Record extracts
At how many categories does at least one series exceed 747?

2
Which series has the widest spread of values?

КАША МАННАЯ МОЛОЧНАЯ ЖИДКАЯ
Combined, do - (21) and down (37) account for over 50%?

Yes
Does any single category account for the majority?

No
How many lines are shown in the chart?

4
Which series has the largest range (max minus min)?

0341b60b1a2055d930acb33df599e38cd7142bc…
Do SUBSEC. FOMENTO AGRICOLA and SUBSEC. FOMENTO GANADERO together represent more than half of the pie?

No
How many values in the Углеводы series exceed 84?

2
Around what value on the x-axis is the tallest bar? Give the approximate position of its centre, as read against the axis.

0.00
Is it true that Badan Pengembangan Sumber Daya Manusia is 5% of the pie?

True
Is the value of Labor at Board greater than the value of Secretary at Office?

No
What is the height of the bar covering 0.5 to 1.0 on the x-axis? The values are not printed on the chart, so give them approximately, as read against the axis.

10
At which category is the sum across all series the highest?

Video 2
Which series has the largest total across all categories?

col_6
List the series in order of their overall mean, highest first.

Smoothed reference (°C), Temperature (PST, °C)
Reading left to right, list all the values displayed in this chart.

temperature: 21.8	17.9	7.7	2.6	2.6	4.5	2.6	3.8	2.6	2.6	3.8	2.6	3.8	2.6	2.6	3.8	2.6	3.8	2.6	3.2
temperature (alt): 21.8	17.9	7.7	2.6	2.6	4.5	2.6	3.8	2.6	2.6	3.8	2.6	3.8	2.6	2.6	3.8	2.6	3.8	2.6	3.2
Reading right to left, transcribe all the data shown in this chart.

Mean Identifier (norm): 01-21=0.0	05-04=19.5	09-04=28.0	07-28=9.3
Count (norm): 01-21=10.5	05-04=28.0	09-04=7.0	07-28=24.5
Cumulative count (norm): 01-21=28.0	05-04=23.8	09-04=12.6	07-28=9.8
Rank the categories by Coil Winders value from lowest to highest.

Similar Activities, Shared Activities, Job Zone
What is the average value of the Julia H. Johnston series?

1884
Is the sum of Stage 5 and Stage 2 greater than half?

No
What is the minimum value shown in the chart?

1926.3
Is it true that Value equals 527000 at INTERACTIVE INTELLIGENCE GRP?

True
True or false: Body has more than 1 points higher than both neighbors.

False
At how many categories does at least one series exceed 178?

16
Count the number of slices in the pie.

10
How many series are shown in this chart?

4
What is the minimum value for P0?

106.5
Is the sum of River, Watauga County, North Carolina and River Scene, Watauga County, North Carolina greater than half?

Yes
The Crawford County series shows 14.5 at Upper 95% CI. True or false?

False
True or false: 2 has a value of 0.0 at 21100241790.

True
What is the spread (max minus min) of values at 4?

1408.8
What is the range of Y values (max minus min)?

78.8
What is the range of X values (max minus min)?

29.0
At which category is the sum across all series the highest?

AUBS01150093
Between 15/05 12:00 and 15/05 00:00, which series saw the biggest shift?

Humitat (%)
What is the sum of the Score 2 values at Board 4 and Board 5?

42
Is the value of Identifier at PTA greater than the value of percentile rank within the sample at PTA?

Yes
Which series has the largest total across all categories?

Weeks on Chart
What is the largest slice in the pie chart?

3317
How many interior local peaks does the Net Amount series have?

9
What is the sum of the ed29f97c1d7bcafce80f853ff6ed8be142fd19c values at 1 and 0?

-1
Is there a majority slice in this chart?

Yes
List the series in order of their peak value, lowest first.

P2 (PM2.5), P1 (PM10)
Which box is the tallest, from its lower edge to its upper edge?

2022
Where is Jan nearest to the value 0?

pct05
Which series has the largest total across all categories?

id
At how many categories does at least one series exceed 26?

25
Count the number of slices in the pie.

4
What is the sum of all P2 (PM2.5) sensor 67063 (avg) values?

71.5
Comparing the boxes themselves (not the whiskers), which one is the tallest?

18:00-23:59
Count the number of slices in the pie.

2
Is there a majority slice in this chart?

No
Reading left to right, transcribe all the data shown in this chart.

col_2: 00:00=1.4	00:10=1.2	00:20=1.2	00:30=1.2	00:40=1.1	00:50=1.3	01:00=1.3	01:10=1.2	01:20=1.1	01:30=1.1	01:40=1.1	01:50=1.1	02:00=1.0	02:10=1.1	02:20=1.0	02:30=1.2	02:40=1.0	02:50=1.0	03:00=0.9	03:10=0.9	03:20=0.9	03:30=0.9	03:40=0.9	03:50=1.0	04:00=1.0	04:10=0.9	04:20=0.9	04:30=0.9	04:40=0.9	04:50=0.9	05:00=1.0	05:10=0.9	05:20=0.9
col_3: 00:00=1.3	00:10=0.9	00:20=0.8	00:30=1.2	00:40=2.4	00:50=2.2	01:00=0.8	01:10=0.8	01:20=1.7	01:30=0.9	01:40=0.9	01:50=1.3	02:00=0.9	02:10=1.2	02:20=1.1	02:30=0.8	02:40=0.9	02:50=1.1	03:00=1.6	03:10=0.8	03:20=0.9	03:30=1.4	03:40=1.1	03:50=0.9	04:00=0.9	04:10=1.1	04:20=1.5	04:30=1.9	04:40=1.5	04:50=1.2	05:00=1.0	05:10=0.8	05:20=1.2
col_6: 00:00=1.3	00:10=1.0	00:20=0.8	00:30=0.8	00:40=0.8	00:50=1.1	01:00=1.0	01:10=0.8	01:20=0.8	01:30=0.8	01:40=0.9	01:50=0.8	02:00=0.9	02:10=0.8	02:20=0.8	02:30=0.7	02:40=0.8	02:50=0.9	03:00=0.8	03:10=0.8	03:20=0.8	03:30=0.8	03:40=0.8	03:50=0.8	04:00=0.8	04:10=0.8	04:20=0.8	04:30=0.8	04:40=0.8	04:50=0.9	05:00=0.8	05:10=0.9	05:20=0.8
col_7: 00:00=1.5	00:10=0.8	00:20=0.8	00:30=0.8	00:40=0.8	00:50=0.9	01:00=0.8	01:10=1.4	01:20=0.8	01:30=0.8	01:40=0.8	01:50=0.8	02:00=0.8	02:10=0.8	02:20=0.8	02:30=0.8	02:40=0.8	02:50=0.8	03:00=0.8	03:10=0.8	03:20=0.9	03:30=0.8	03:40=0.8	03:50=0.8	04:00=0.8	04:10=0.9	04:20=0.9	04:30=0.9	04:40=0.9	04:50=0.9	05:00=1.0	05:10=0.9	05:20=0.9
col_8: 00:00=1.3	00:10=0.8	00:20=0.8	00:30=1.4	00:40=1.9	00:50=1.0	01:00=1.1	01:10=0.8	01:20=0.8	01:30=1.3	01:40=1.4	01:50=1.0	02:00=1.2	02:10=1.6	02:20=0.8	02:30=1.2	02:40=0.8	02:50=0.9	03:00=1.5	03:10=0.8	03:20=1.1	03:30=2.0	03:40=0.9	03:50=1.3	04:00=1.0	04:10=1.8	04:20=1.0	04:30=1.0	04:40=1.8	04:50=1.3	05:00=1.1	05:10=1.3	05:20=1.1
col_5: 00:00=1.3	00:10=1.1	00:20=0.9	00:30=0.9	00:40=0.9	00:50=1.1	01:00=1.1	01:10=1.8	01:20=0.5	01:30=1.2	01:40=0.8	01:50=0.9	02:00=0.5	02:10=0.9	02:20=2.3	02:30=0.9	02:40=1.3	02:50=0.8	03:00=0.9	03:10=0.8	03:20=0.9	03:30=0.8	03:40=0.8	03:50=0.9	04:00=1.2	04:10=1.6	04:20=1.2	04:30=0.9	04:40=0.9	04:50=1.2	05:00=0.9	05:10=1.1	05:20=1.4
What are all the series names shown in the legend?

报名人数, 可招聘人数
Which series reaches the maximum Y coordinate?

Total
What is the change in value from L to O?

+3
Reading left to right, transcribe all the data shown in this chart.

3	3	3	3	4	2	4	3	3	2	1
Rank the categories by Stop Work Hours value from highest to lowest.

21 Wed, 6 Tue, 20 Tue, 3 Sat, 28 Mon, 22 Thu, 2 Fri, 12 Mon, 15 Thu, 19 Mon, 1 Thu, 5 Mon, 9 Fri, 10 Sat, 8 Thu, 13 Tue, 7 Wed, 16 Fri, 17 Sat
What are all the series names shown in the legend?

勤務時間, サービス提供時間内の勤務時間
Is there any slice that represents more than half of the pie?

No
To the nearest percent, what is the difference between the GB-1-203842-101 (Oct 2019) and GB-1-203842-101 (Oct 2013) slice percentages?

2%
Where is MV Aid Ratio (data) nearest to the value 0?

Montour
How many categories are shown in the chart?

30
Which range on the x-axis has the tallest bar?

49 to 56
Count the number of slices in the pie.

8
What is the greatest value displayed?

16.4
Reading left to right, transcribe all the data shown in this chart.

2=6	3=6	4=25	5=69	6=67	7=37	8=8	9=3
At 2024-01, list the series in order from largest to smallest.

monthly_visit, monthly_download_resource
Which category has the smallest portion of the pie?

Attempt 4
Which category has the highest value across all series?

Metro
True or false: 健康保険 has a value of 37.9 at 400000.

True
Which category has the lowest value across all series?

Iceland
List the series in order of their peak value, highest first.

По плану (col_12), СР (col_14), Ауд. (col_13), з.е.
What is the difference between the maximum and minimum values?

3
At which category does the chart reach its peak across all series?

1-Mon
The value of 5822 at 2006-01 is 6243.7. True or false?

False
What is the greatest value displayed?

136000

Directions
Please render every nonblank line from the start of the rows through the line containing "Which series has the largest range" as a Markdown table, with the columns Line and Text.

Exercise solution
| Line | Text |
|---|---|
| 1 | At how many categories does at least one series exceed 747? |
| 2 | 2 |
| 3 | Which series has the widest spread of values? |
| 4 | КАША МАННАЯ МОЛОЧНАЯ ЖИДКАЯ |
| 5 | Combined, do - (21) and down (37) account for over 50%? |
| 6 | Yes |
| 7 | Does any single category account for the majority? |
| 8 | No |
| 9 | How many lines are shown in the chart? |
| 10 | 4 |
| 11 | Which series has the largest range (max minus min)? |